======== SOURCE TEXT ========

But nobody wants a springy, bouncy scone (or pie crust, or biscuit, etc.) so the idea is to just stir minimally and be gentle when patting the scones out. That way the gluten barely even gets a chance to wake up, and your scones will be amazingly tender.
In this recipe, there’s no butter; all the fat comes from the liquid, which happens to be heavy cream. My not-scientifically-verified opinion is that this makes them a little easier to keep on the tender side of the line. Since heavy cream is basically liquid fat, it’s simultaneously coating the grains of flour while moistening them. Still, be gentle. Once you add the cream, stir just until everything is combined and there’s no dry flour at the bottom of the bowl, then stop.
I know. It’s hard to stop, because it won’t be totally uniform. But that’s OK. Just go with it a few times, and soon it will be second nature. These really are simple cream scones. Once you’ve gotten the hang of it, you can add things like lemon zest or blueberries or chocolate chips, or substitute almond extract for vanilla and throw in dried cherries… the possibilities are endless!
Tender Cream Scones
This is a great basic cream scone recipe. There are scones made with butter, but this is not them. You just need one bowl and your baking sheet, and a few minutes to mix the dough. I've adapted the recipe from King Arthur Flour.
- 360 grams all-purpose flour (3 cups)
- 50 grams sugar (1/4 cup)
- 1 Tbsp baking powder
- 1 tsp salt
- 300-350 grams heavy cream (1-1/3 to 1-2/3 cups)
- 1 tsp vanilla extract
Preheat the oven to 425F and prepare a sheet pan - I use parchment but you can also grease the pan or use a silicone mat like a Silpat.
Combine the dry ingredients - flour, sugar, baking powder, salt - in a large bowl. You'll be finishing the dough in this same bowl, so allow yourself enough room to stir without making a mess. You can use a whisk, a fork, or just a spoon or spatula.
(I don't know about you, but I inevitably pick a bowl that's too small until I've made a recipe a few times.)
Add the smaller amount (300 grams or 1-1/3 cups) of heavy cream to the bowl, and add the vanilla on top of that (so it sort of swirls through the cream - if it hits the flour directly I find it really hard to mix in).
Stir with a spoon or spatula until everything is just combined. Lift up the dough that forms and see if there's a bunch of dry flour still in the bottom of the bowl. If there is, add a bit more cream - pour it right under while you've got the dough lifted up - and stir a bit more.
If the weather is dry, as in winter around here, you'll probably need closer to the full amount of cream. In the hot, humid summer, the lesser amount is usually fine.
Once there's no dry flour on the bottom, turn the dough out onto your prepared sheet. I pat it out and fold it onto itself a few times just to make a cohesive mass - no more than two smushy folds, though! We're not kneading.
Divide into two parts and pat each part out into a 1/2" thick circle. It's OK if it's not perfect - just pat lightly and use your cupped hands to round the edges.
Using a bench knife or a bread knife, cut each round into six wedges. Something sharp and thin is ideal - less pressure means it won't pinch the dough together and they'll rise more. It's not the end of the world, though!
Move them a little apart from each other on the baking sheet - about 3/4" between the wedges is about right.
Place the scones in the 425F oven for 15 minutes. The tops will brown slightly and the scones will have risen. I use an oven thermometer and sometimes I have to go to 17 minutes; I'm not quite sure why!
Remove the scones from the oven and let them cool on the baking sheet. They're ideally eaten while still slightly warm, split open and topped with butter and jam.

========

WORK INSTRUCTION 1: Print, word for word, the part of the scone recipe that begins at "- 50 grams sugar" and stops after "like a Silpat.".
The scone recipe and the rows that come next are unrelated to each other.

======== DATASET ENTRIES ========

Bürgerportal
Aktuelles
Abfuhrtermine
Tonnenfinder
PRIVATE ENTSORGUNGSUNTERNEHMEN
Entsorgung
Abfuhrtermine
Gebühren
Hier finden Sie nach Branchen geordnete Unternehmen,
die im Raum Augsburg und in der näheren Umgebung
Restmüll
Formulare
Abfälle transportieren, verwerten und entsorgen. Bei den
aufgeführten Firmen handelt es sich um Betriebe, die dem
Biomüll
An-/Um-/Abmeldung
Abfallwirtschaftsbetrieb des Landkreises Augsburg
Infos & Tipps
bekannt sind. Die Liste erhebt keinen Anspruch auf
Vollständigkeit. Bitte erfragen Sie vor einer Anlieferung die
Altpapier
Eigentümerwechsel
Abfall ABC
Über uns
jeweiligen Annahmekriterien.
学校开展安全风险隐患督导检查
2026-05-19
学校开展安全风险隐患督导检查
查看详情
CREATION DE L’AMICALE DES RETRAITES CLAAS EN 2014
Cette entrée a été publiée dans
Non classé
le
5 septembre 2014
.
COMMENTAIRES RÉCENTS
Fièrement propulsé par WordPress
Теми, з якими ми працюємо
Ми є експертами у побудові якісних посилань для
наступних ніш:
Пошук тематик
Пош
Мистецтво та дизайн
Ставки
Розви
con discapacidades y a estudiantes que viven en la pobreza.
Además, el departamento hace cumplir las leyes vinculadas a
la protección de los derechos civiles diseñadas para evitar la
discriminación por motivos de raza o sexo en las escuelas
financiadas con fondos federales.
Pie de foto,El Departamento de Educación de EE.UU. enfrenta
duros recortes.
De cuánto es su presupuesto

========
======== DATASET ENTRIES ========

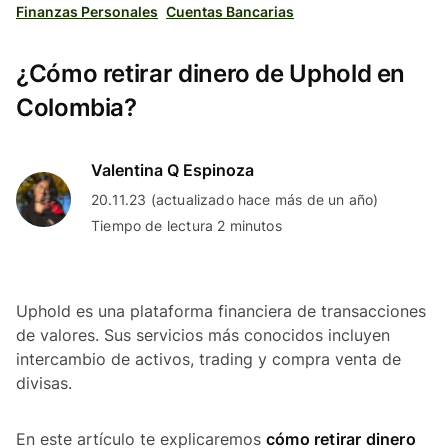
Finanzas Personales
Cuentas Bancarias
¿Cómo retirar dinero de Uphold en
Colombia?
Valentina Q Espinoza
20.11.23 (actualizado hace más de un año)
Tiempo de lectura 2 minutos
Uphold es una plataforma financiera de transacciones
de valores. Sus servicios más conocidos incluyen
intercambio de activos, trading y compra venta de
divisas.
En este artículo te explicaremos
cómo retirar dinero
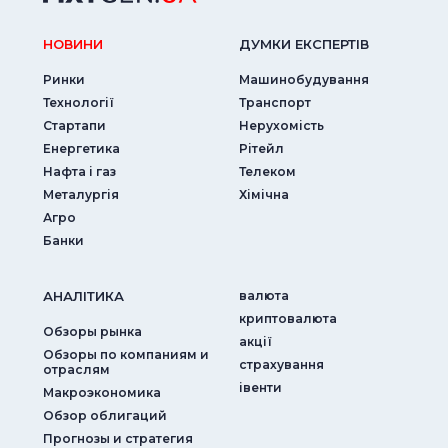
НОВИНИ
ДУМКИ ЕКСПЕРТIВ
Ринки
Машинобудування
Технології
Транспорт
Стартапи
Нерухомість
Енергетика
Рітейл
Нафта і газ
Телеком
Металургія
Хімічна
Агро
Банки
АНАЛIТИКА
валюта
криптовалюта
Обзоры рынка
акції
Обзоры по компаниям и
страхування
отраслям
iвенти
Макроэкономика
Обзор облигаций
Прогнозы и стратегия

========
======== DATASET ENTRIES ========

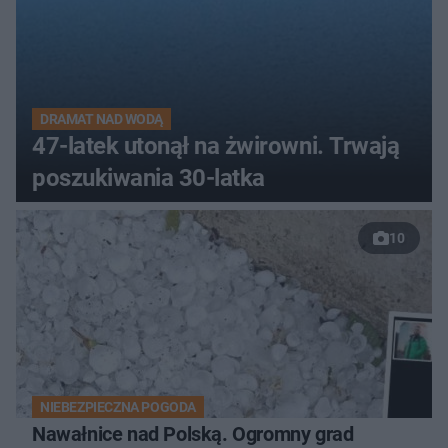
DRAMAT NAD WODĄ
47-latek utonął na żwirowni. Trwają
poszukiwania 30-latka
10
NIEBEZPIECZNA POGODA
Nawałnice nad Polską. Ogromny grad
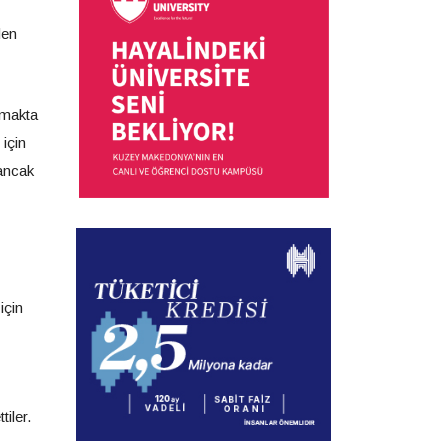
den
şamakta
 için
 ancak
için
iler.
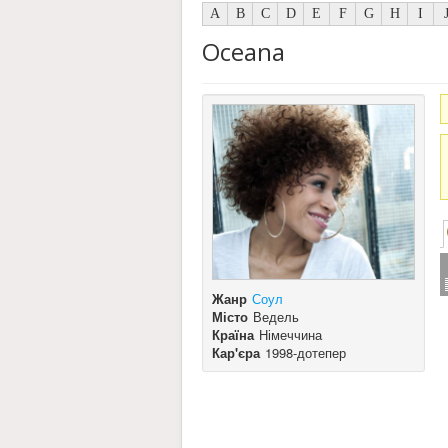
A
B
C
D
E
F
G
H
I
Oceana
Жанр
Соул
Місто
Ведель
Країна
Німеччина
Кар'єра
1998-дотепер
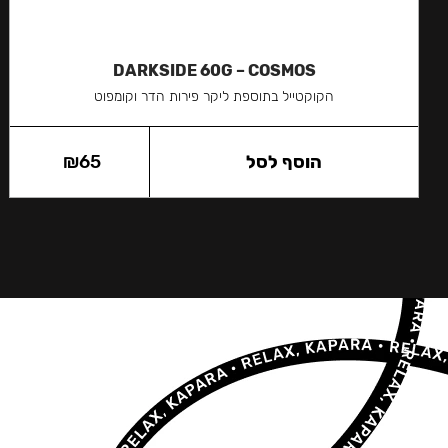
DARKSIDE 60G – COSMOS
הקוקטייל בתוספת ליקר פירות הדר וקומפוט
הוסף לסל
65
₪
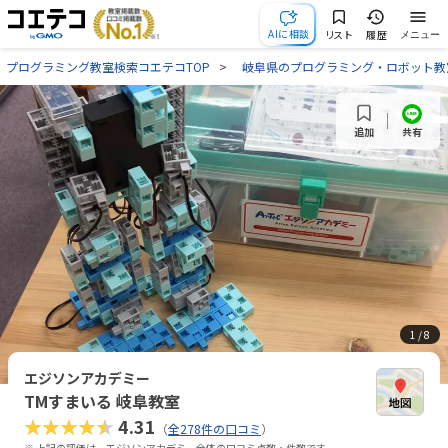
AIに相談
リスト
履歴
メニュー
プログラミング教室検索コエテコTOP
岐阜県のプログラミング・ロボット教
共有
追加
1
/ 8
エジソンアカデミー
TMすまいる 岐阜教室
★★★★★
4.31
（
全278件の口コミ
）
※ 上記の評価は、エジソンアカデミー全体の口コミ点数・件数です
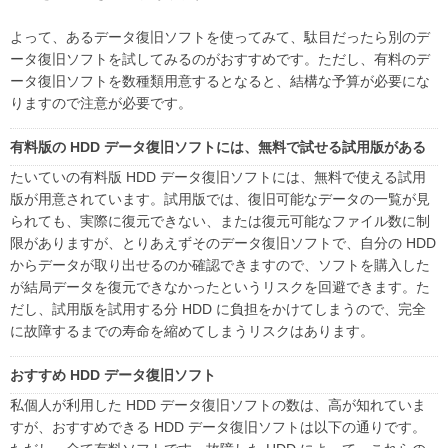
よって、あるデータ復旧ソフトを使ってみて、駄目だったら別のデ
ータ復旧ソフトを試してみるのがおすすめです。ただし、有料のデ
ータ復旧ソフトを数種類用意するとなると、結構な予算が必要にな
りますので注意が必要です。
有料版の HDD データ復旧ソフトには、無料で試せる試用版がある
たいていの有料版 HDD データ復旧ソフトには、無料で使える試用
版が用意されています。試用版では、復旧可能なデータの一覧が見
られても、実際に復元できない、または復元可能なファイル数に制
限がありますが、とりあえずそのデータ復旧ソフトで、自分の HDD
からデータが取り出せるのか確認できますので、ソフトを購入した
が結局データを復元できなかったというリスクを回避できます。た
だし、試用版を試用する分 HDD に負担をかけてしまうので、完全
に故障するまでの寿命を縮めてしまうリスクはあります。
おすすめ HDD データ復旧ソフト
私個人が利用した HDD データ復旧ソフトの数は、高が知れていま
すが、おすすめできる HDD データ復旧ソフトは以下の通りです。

========

WORK INSTRUCTION 2: How many lines in the rows contain the string "hace"? Reply with the number alone.

SOLUTION 1:
- 50 grams sugar (1/4 cup)
- 1 Tbsp baking powder
- 1 tsp salt
- 300-350 grams heavy cream (1-1/3 to 1-2/3 cups)
- 1 tsp vanilla extract
Preheat the oven to 425F and prepare a sheet pan - I use parchment but you can also grease the pan or use a silicone mat like a Silpat.

SOLUTION 2: 2